Back in April, I posted about how our primary storage vendor disavowed us after one of our arrays failed by saying, “It’s not our problem”. (You can read about it here). Well, this same vendor had to do some “routine” maintenance on one of our arrays that was so “routine” that the vendor claimed it would not have any impact on our servers. The vendor technician came onsite to do the work and reaffirmed that it should have no visible impact. This routine maintenance was just a reboot of one controller, wait for it come back online, and then a reboot of the other. Over 50 servers went down and it took us three hours to recover.
While I could go on and rant about the vendor, I really want to focus on something I noticed about the outage. Almost all of our physical Windows servers tolerated the outage and suffered no major problems, but our ESX hosts are another story altogether.

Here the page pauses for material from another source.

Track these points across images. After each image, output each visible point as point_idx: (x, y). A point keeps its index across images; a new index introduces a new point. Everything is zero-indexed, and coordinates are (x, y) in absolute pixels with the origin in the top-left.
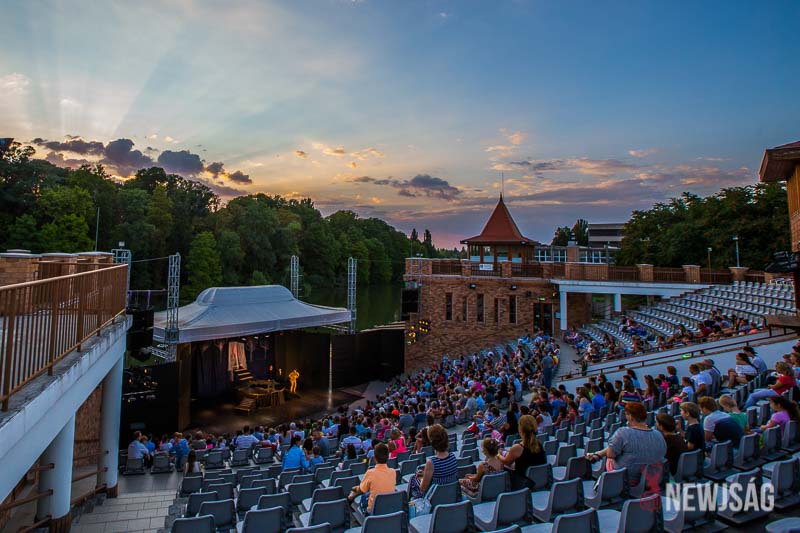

All of our ESX hosts that were attached to the array in question basically “froze”. It was really weird. Virtual Center said all the virtual servers were up and running, but we couldn’t do anything with them. Rebooted VC, no change. I logged into the service consoles of the hosts to run various iterations of vmware-cmd to manipulate the virtual servers, but nothing worked. I figured the only thing I could do at this point was to reboot the hosts. Since my hosts are attached to multiple arrays, I tried to vMotion the known good virtual servers to a single host so I wouldn’t have to take them down. No go. Basically, I had lost all control of my hosts.
OK, time for a reboot. Did that and I lost all access to my LUNs. A quick looksie into UCSM showed all my connections were up. So did Fabric Manager. I could see during the reboots that ESX was complaining about not being able to read a label for a volume or two. Reviewing various host log files showed a number of weird entries that I have no idea how to interpret. Many were obviously disk related, others weren’t.
After multiple reboots, HBA rescans (initiated via VC and service console), and such we still couldn’t see the LUNs. Keep in mind; we were three hours into a major outage. That is the point where I have to get real creative in coming up with solutions. I am not going to say that these solutions are ideal, but they will get us up and running. In this case, I was thinking to repurpose our dev ESX hosts to our production environment. All it would take would be to add them to the appropriate cluster, present LUNs, manually register any really messed up virtual servers, and power up the virtual servers.
Before I presented this idea to management, I don’t know what or why, but something triggered a memory of my first ESX host failure. Way back in the ESX 2.x days, I had a problem where a patch took out access to my LUNs. The fix was to run the command ‘esxcfg-boot –b’. Ran it, problem fixed.
I know that the esxcfg-boot command rejiggers inits and such, but I really don’t know why it fixed the problem. Did something happen to my HBA drivers/config?
What really bothers me about this is that almost all of my Windows servers and clusters came back online by themselves. If they can do it, why can’t VMware program a bit more resiliency into ESX? I hate say this, but incidents like this make me question my choice of hypervisor. Since the latest version of Hyper-V relies on Windows Failover Clustering, would it have responded like my existing clusters and tolerated the outage appropriately? Anyone know?